In un anno segnato da queste criticità, siamo riusciti comunque a raggiungere un dato che racconta con chiarezza la continuità del nostro lavoro: oltre 190.000 kg di frutta e verdura recuperati.

Il bilancio sociale verrà pubblicato fra alcune settimane e restituirà il quadro completo delle attività, ma questo numero può già essere condiviso perché dà la misura di quanto, anche nei momenti più difficili, il recupero non si sia interrotto e abbia continuato a sostenere le famiglie seguite dalla nostra rete.

Il 2025 è stato anche l’anno in cui abbiamo perso Stefania, referente per il sociale della Croce Rossa Italiana di Empoli.

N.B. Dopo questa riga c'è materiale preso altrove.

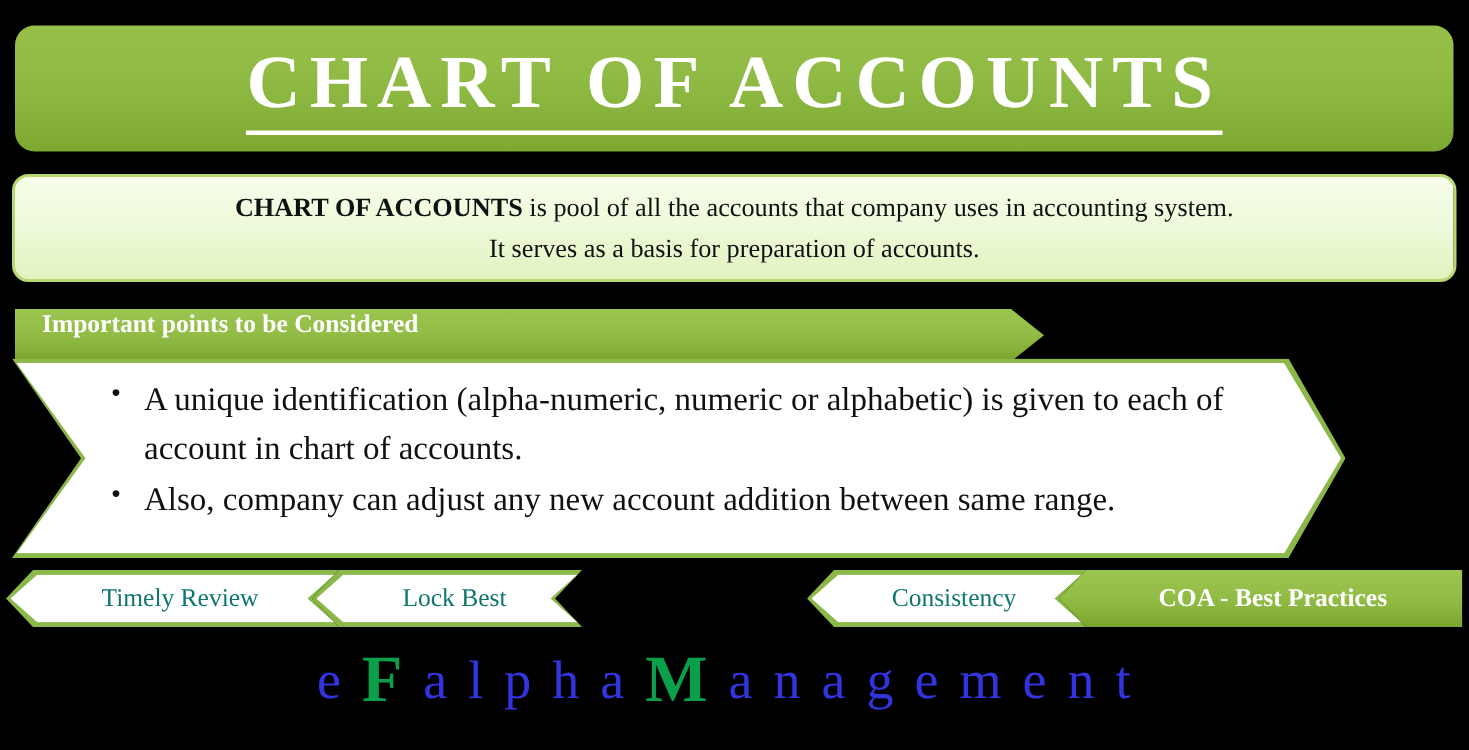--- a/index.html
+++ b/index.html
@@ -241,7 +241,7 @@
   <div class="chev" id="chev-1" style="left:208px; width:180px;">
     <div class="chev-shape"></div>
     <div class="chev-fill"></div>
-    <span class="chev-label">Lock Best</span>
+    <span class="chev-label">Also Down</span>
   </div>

Da quando aveva assunto questo incarico, Stefania era diventata una presenza importante per Re.So.: una collaboratrice attenta, disponibile, capace di costruire relazioni fondate sulla fiducia e sulla condivisione. La sua scomparsa ci ha colpiti profondamente. La sua vicinanza e il suo affetto restano parte del nostro percorso e del modo in cui pensiamo il lavoro comune.

Arrivando alla fine di questo anno, è inevitabile sentirsi stanchi. Le difficoltà sono state molte e, a tratti, hanno messo alla prova la nostra capacità di reggere l’urto. Ma se siamo riusciti ad andare avanti è perché non siamo mai stati soli. Re.So. è una rete costruita nel tempo, fatta di relazioni, di responsabilità condivise, di presenza reciproca, che continua a funzionare anche quando il contesto diventa complicato.

Questa idea di rete, che per noi non è mai stata solo organizzazione ma scelta quotidiana, somiglia molto a ciò che Bauman definisce comunità: «la comunità è un compito, non un rifugio». Un compito che richiede continuità, attenzione e la disponibilità a farsi carico, insieme, delle difficoltà.